══ Belge alıntısı ══

Hasan Basri Yalçın

HASAN BASRİ YALÇIN

Tarihi 3 Ekim 2017

Üçlü ittifak

Eğer Barzani'nin bağımsızlık arayışını dondurmak veya tersine çevirmek istiyorsak ortada ciddi bir fırsat var. Barzani Amerika'nın açık desteğini alabilmiş değil. Şayet o destek var olsaydı o zaman hem Türkiye hem de diğer bölge ülkelerinin işi çok daha zor olacaktı.
Ama şimdi Amerika bu işin doğrudan tarafı değil.
Amerika'nın tavrını biraz olayların gidişatı belirleyecek.
Tam da bu boşluk sayesinde İran, Irak ve Türkiye'nin hareket alanı genişliyor. Kendi aralarında sırf bu konuya özel bir üçlü ittifak kurabilirlerse, Barzani'nin eli ayağı bağlanabilir.
Hemen akla geliveren tedbirler var.
Mesela Türkiye ve İran aynı anda sınır kapılarını kapatıp Kuzey Irak'a akan yaklaşık 9 milyar dolarlık ticareti kesebilir. Fakat daha önemlisi Türkiye petrol boru hattını kapatacak olursa, Barzani'nin yıllık 7 milyar dolara yakın geliri elinden gider.
Kuzey Irak'ın yıllık toplam gelirinin 10 milyar dolar civarı olduğu düşünülecek olursa, 7 milyar dolarlık gelir kaybının Barzani'yi pes ettirebileceği de görülür.
Fakat bu adımları atarken İran, Irak ve Türkiye'nin hep bir koordinasyon içinde olması önemli. Bu amaçla üç ülkenin kendi aralarında somut konular üzerinden bir anlaşmaya varsması şart. Böyle bir anlaşma hem aralarındaki güvensizliğe son verecek hem de Barzani'ye durumun ciddiyetini gösterecektir.

═══
══ Gösterilen malzeme ══

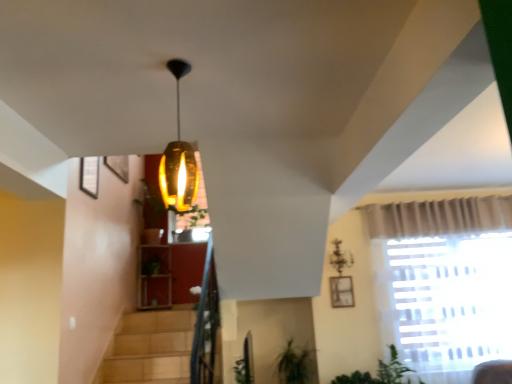
Question: Relative to wooden frame at upper right, is metallic chandelier at upper center in front or behind?

Choices:
 (A) behind
 (B) front

Answer: (B)

Question: From a real-world perspective, relative to wooden frame at upper right, is metallic chandelier at upper center vertically above or below?

Choices:
 (A) above
 (B) below

Answer: (A)

Question: Is metallic chandelier at upper center wider or thinner than wooden frame at upper right?

Choices:
 (A) wide
 (B) thin

Answer: (A)

Question: Is wooden frame at upper right bigger or smaller than metallic chandelier at upper center?

Choices:
 (A) big
 (B) small

Answer: (B)

Question: In the image, is wooden frame at upper right on the left side or the right side of metallic chandelier at upper center?

Choices:
 (A) right
 (B) left

Answer: (A)

Question: Is wooden frame at upper right taller or shorter than metallic chandelier at upper center?

Choices:
 (A) short
 (B) tall

Answer: (A)

Question: Is wooden frame at upper right in front of or behind metallic chandelier at upper center in the image?

Choices:
 (A) front
 (B) behind

Answer: (B)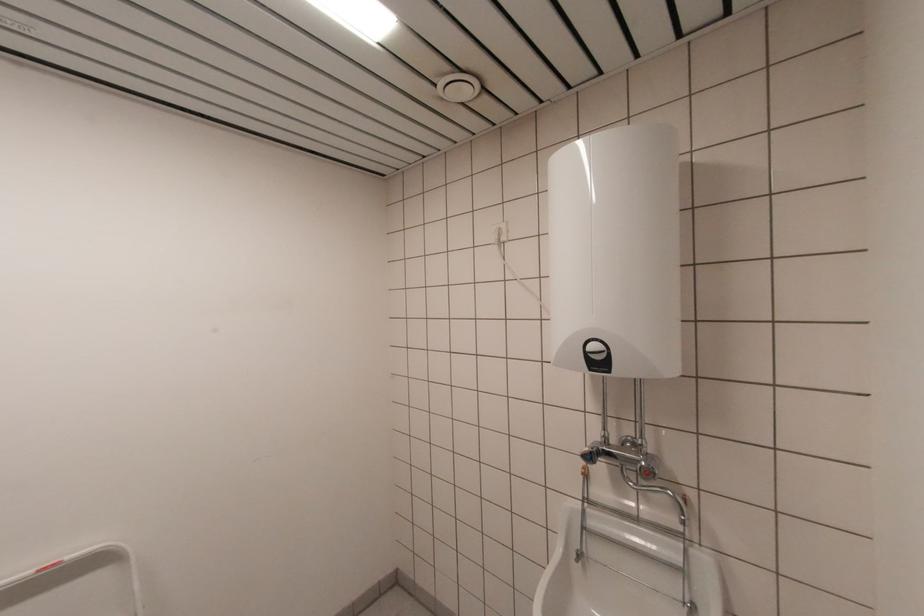
This screenshot has height=616, width=924. What do you see at coordinates (590, 455) in the screenshot?
I see `the blue valve handle` at bounding box center [590, 455].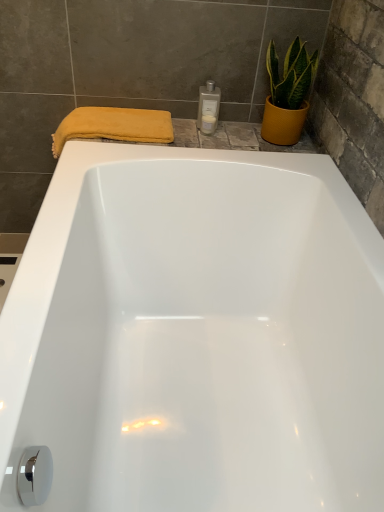
Where is `vacant space situated above yellow soft towel at upper left (from a real-world perspective)`? This screenshot has height=512, width=384. vacant space situated above yellow soft towel at upper left (from a real-world perspective) is located at coordinates (112, 115).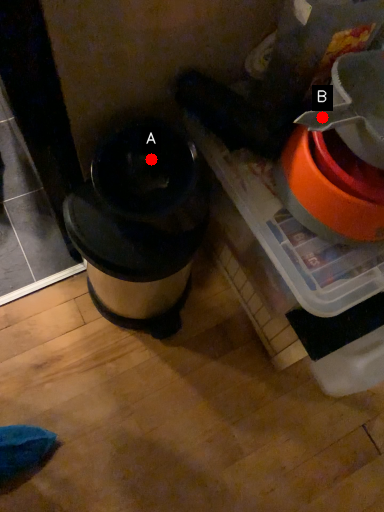
Question: Two points are circled on the image, labeled by A and B beside each circle. Among these points, which one is farthest from the camera?

Choices:
 (A) A is further
 (B) B is further

Answer: (A)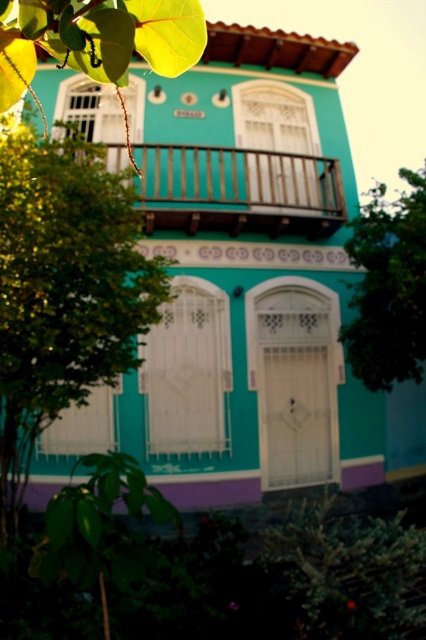
Does wooden at upper center have a larger size compared to green leafy tree at upper right?

Correct, wooden at upper center is larger in size than green leafy tree at upper right.

Does point (252, 166) come farther from viewer compared to point (354, 317)?

Yes, point (252, 166) is behind point (354, 317).

Between point (328, 225) and point (420, 211), which one is positioned in front?

Point (420, 211) is in front.

Where is `wooden at upper center`? The height and width of the screenshot is (640, 426). wooden at upper center is located at coordinates (238, 189).

Is green leafy tree at left closer to camera compared to green leafy tree at lower left?

No, it is not.

Can you confirm if green leafy tree at left is positioned to the left of green leafy tree at lower left?

Correct, you'll find green leafy tree at left to the left of green leafy tree at lower left.

Is point (20, 406) behind point (124, 477)?

That is False.

Locate an element on the screen. green leafy tree at left is located at coordinates (63, 291).

Looking at this image, which is more to the left, green leafy tree at upper right or green leafy tree at lower left?

Positioned to the left is green leafy tree at lower left.

Consider the image. Does green leafy tree at upper right have a larger size compared to green leafy tree at lower left?

Yes.

Who is more distant from viewer, (391, 305) or (143, 483)?

The point (391, 305) is more distant.

The width and height of the screenshot is (426, 640). In order to click on green leafy tree at upper right in this screenshot , I will do pyautogui.click(x=388, y=285).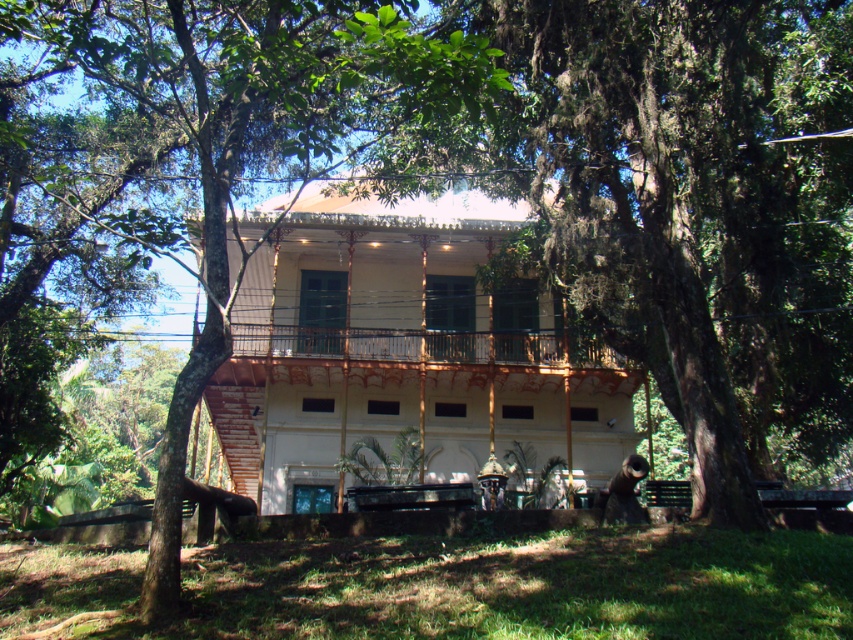
You are standing in front of the two story building and want to know the location of the green leafy tree at center. What are its coordinates?

The green leafy tree at center is located at coordinates point (281, 138).

You are standing in front of the two story building and want to determine which object at the center has a smaller width between the green leafy tree at center and the rustic wood porch at center. Which one is it?

The green leafy tree at center is thinner than the rustic wood porch at center, so the green leafy tree at center has a smaller width.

═══

Görev yönergesi >> Üçlü ittifak yazısında "Eğer Barzani'nin bağımsızlık" sözleriyle başlayan ve "doğrudan tarafı değil." sözleri de dahil olmak üzere biten bölümü kelimesi kelimesine aynen yazın.

Görevin cevabı >>
Eğer Barzani'nin bağımsızlık arayışını dondurmak veya tersine çevirmek istiyorsak ortada ciddi bir fırsat var. Barzani Amerika'nın açık desteğini alabilmiş değil. Şayet o destek var olsaydı o zaman hem Türkiye hem de diğer bölge ülkelerinin işi çok daha zor olacaktı.
Ama şimdi Amerika bu işin doğrudan tarafı değil.